“A child who does not play is not a child, but the man who does not play has lost forever the child who lived in him and who he will miss terribly.”
Play is inherent to mammals—this we know from watching hours and hours of National Geographic documentaries about every critter from the great apes to prairie dogs. The internet is replete with crazy cat videos, baby goats leaping and hopping, and even cows jumping for joy. University of Tennessee expert on animal behavior, Dr. Gordon Burghardt, defines play as “behavior that doesn't seem to have a survival purpose, is rewarding in and of itself, and is performed when an animal is fully fed and stress free.” In children, and in social animals, play is also purposeful. It teaches us how to play by the rules, helps us develop skills we will need as adults, creates social bonds and instills the social norms for any given culture.
But play is not the sole province of mammals; it can also be seen in some of the large-brained bird populations such as crows and hawks. Soft-shelled turtles have been observed playing, as have Komodo dragons, and even octopuses and wasps. In other words, play is a natural and normal part of being creaturely. That being said, some of us have forgotten how to play—we sometimes think that getting inebriated and making a spectacle of ourselves is “just how we roll.” I've been known to do that, I must confess, particularly in my younger days, but I've found the consequences to be less than fun in aftermath. Play is more essential than that.
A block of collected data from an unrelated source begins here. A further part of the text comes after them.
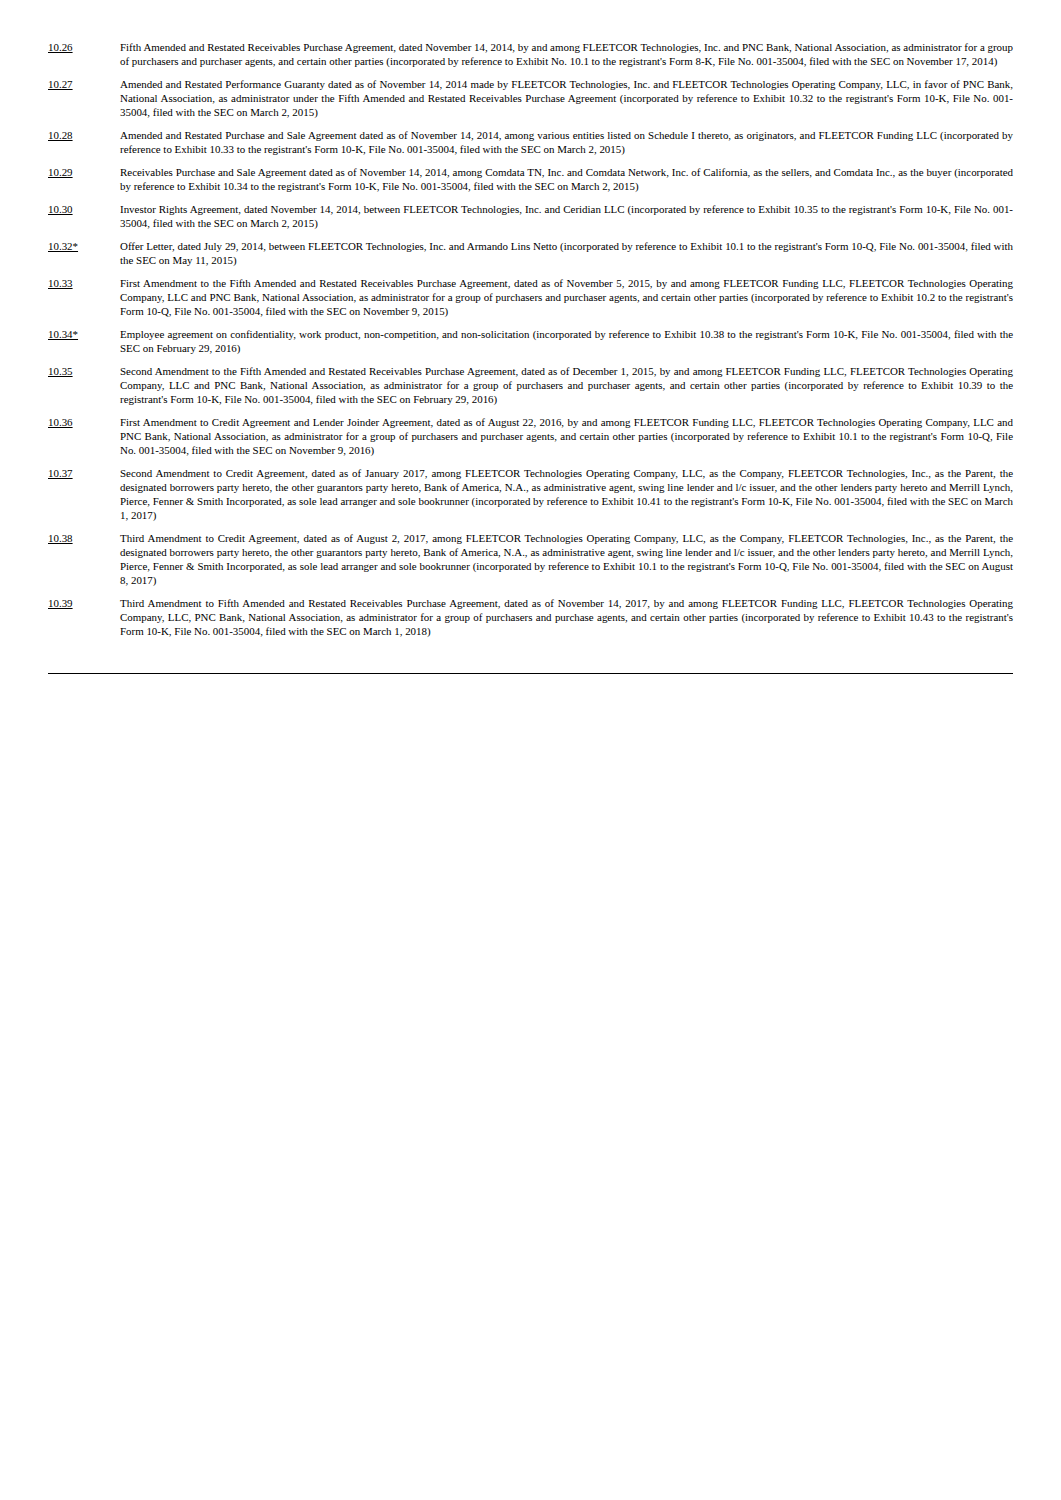| 10.26 | Fifth Amended and Restated Receivables Purchase Agreement, dated November 14, 2014, by and among FLEETCOR Technologies, Inc. and PNC Bank, National Association, as administrator for a group of purchasers and purchaser agents, and certain other parties (incorporated by reference to Exhibit No. 10.1 to the registrant's Form 8-K, File No. 001-35004, filed with the SEC on November 17, 2014) |
| 10.27 | Amended and Restated Performance Guaranty dated as of November 14, 2014 made by FLEETCOR Technologies, Inc. and FLEETCOR Technologies Operating Company, LLC, in favor of PNC Bank, National Association, as administrator under the Fifth Amended and Restated Receivables Purchase Agreement (incorporated by reference to Exhibit 10.32 to the registrant's Form 10-K, File No. 001-35004, filed with the SEC on March 2, 2015) |
| 10.28 | Amended and Restated Purchase and Sale Agreement dated as of November 14, 2014, among various entities listed on Schedule I thereto, as originators, and FLEETCOR Funding LLC (incorporated by reference to Exhibit 10.33 to the registrant's Form 10-K, File No. 001-35004, filed with the SEC on March 2, 2015) |
| 10.29 | Receivables Purchase and Sale Agreement dated as of November 14, 2014, among Comdata TN, Inc. and Comdata Network, Inc. of California, as the sellers, and Comdata Inc., as the buyer (incorporated by reference to Exhibit 10.34 to the registrant's Form 10-K, File No. 001-35004, filed with the SEC on March 2, 2015) |
| 10.30 | Investor Rights Agreement, dated November 14, 2014, between FLEETCOR Technologies, Inc. and Ceridian LLC (incorporated by reference to Exhibit 10.35 to the registrant's Form 10-K, File No. 001-35004, filed with the SEC on March 2, 2015) |
| 10.32* | Offer Letter, dated July 29, 2014, between FLEETCOR Technologies, Inc. and Armando Lins Netto (incorporated by reference to Exhibit 10.1 to the registrant's Form 10-Q, File No. 001-35004, filed with the SEC on May 11, 2015) |
| 10.33 | First Amendment to the Fifth Amended and Restated Receivables Purchase Agreement, dated as of November 5, 2015, by and among FLEETCOR Funding LLC, FLEETCOR Technologies Operating Company, LLC and PNC Bank, National Association, as administrator for a group of purchasers and purchaser agents, and certain other parties (incorporated by reference to Exhibit 10.2 to the registrant's Form 10-Q, File No. 001-35004, filed with the SEC on November 9, 2015) |
| 10.34* | Employee agreement on confidentiality, work product, non-competition, and non-solicitation (incorporated by reference to Exhibit 10.38 to the registrant's Form 10-K, File No. 001-35004, filed with the SEC on February 29, 2016) |
| 10.35 | Second Amendment to the Fifth Amended and Restated Receivables Purchase Agreement, dated as of December 1, 2015, by and among FLEETCOR Funding LLC, FLEETCOR Technologies Operating Company, LLC and PNC Bank, National Association, as administrator for a group of purchasers and purchaser agents, and certain other parties (incorporated by reference to Exhibit 10.39 to the registrant's Form 10-K, File No. 001-35004, filed with the SEC on February 29, 2016) |
| 10.36 | First Amendment to Credit Agreement and Lender Joinder Agreement, dated as of August 22, 2016, by and among FLEETCOR Funding LLC, FLEETCOR Technologies Operating Company, LLC and PNC Bank, National Association, as administrator for a group of purchasers and purchaser agents, and certain other parties (incorporated by reference to Exhibit 10.1 to the registrant's Form 10-Q, File No. 001-35004, filed with the SEC on November 9, 2016) |
| 10.37 | Second Amendment to Credit Agreement, dated as of January 2017, among FLEETCOR Technologies Operating Company, LLC, as the Company, FLEETCOR Technologies, Inc., as the Parent, the designated borrowers party hereto, the other guarantors party hereto, Bank of America, N.A., as administrative agent, swing line lender and l/c issuer, and the other lenders party hereto and Merrill Lynch, Pierce, Fenner & Smith Incorporated, as sole lead arranger and sole bookrunner (incorporated by reference to Exhibit 10.41 to the registrant's Form 10-K, File No. 001-35004, filed with the SEC on March 1, 2017) |
| 10.38 | Third Amendment to Credit Agreement, dated as of August 2, 2017, among FLEETCOR Technologies Operating Company, LLC, as the Company, FLEETCOR Technologies, Inc., as the Parent, the designated borrowers party hereto, the other guarantors party hereto, Bank of America, N.A., as administrative agent, swing line lender and l/c issuer, and the other lenders party hereto, and Merrill Lynch, Pierce, Fenner & Smith Incorporated, as sole lead arranger and sole bookrunner (incorporated by reference to Exhibit 10.1 to the registrant's Form 10-Q, File No. 001-35004, filed with the SEC on August 8, 2017) |
| 10.39 | Third Amendment to Fifth Amended and Restated Receivables Purchase Agreement, dated as of November 14, 2017, by and among FLEETCOR Funding LLC, FLEETCOR Technologies Operating Company, LLC, PNC Bank, National Association, as administrator for a group of purchasers and purchase agents, and certain other parties (incorporated by reference to Exhibit 10.43 to the registrant's Form 10-K, File No. 001-35004, filed with the SEC on March 1, 2018) |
Play is individually defined. What is play for me, may not be play for you, and vice versa. I have a middle-aged-adult friend, for instance, who still maintains a relationship with her teddy bears. She moves them around, puts them into little scenarios such as having tea, or reading a book; they have conversations, while she paints beautiful watercolors of them. When I was growing up, my sister, Jerrie, loved to play with dolls, dress them up in Mother's scarves, and make up games for them. I hated that—it was torture, not play, for me. I loved climbing trees, playing Army games, damming up the creek, turning over rocks to see what sort of bugs lived under them. As adults, introverts tend toward solitary play, while extroverts prefer group games. The main thing is this: Do not stop playing—even when you're old. Play that expresses the inner child is what keeps us alive in the truest sense, and it keeps our hearts connected to our playmates.
The upcoming holidays provide a great opportunity for play. Whatever you find fun and amusing (short of making a spectacle of yourself), I hope you will let that inner child of yours out for a romp.